(WHAT THE TASK REQUIRES):
Go over the material below and report every line that contains the word "have".
# # # # # # #
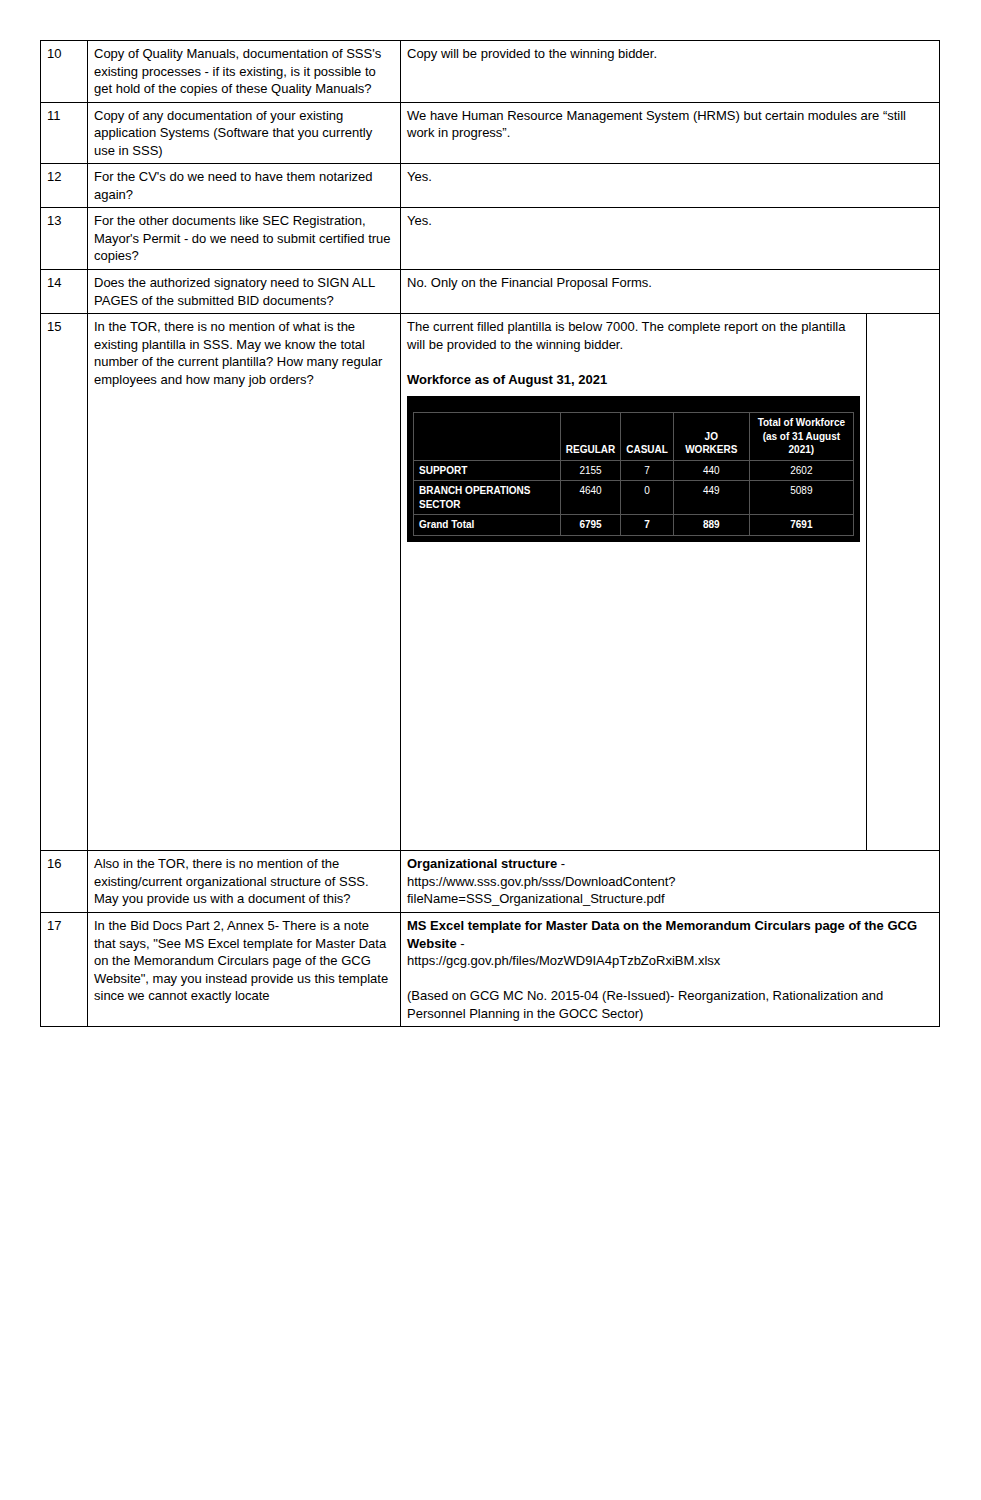| 10 | Copy of Quality Manuals, documentation of SSS's existing processes - if its existing, is it possible to get hold of the copies of these Quality Manuals? | Copy will be provided to the winning bidder. |
| 11 | Copy of any documentation of your existing application Systems (Software that you currently use in SSS) | We have Human Resource Management System (HRMS) but certain modules are “still work in progress”. |
| 12 | For the CV's do we need to have them notarized again? | Yes. |
| 13 | For the other documents like SEC Registration, Mayor's Permit - do we need to submit certified true copies? | Yes. |
| 14 | Does the authorized signatory need to SIGN ALL PAGES of the submitted BID documents? | No. Only on the Financial Proposal Forms. |
| 15 | In the TOR, there is no mention of what is the existing plantilla in SSS. May we know the total number of the current plantilla? How many regular employees and how many job orders? | The current filled plantilla is below 7000. The complete report on the plantilla will be provided to the winning bidder. Workforce as of August 31, 2021 / / REGULAR / CASUAL / JO WORKERS / Total of Workforce (as of 31 August 2021) / / --- / --- / --- / --- / --- / / SUPPORT / 2155 / 7 / 440 / 2602 / / BRANCH OPERATIONS SECTOR / 4640 / 0 / 449 / 5089 / / Grand Total / 6795 / 7 / 889 / 7691 / | |
| 16 | Also in the TOR, there is no mention of the existing/current organizational structure of SSS. May you provide us with a document of this? | Organizational structure - https://www.sss.gov.ph/sss/DownloadContent?fileName=SSS_Organizational_Structure.pdf |
| 17 | In the Bid Docs Part 2, Annex 5- There is a note that says, "See MS Excel template for Master Data on the Memorandum Circulars page of the GCG Website", may you instead provide us this template since we cannot exactly locate | MS Excel template for Master Data on the Memorandum Circulars page of the GCG Website - https://gcg.gov.ph/files/MozWD9IA4pTzbZoRxiBM.xlsx (Based on GCG MC No. 2015-04 (Re-Issued)- Reorganization, Rationalization and Personnel Planning in the GOCC Sector) |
# # # # # # #
(TASK RESPONSE):
| 11 | Copy of any documentation of your existing application Systems (Software that you currently use in SSS) | We have Human Resource Management System (HRMS) but certain modules are “still work in progress”. |
| 12 | For the CV's do we need to have them notarized again? | Yes. |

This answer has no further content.